GATSBY COMPUTATIONAL NEUROSCIENCE UNIT
UCL Logo

 

 

The KL-UCB Algorithm for Bounded Stochastic Bandits and Beyond

 

 

Olivier Cappe

Telecom ParisTech & CNRS, Paris

 

 

The KL-UCB Algorithm for Bounded Stochastic Bandits and Beyond

 

In this joint work with Aurélien Garivier, we present a finite-time analysis of the KL-UCB algorithm, an online, horizon-free index policy for stochastic bandit problems.

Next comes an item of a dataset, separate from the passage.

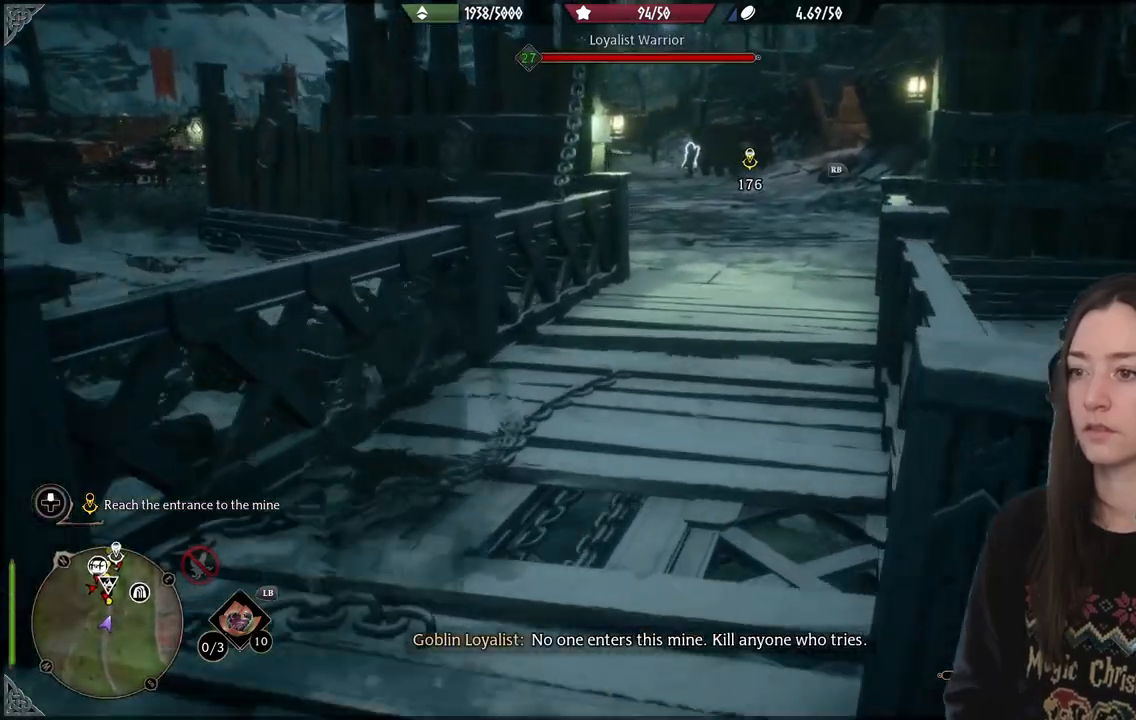
{"buttons": [], "left_stick": "up", "right_stick": "left", "events": []}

Two distinct results are discussed: first, for arbitrary bounded rewards, KL-UCB satisfies a uniformly better regret bound than the well-known UCB algorithm; second, in the particular case of Bernoulli rewards, it reaches the lower bound of Lai and Robbins.

 

A numerical study comparing KL-UCB with its main competitors (UCB, UCB2, UCB-Tuned, UCB-V, DMED) confirms that KL-UCB is remarkably efficient and stable, including for short time horizons. KL-UCB is also the only method that always performs better than the basic UCB policy.

 

Finally, we show how direct adaptations of the KL-UCB algorithm are also optimal for specific classes of (possibly unbounded) rewards, including those generated from exponential families of distributions.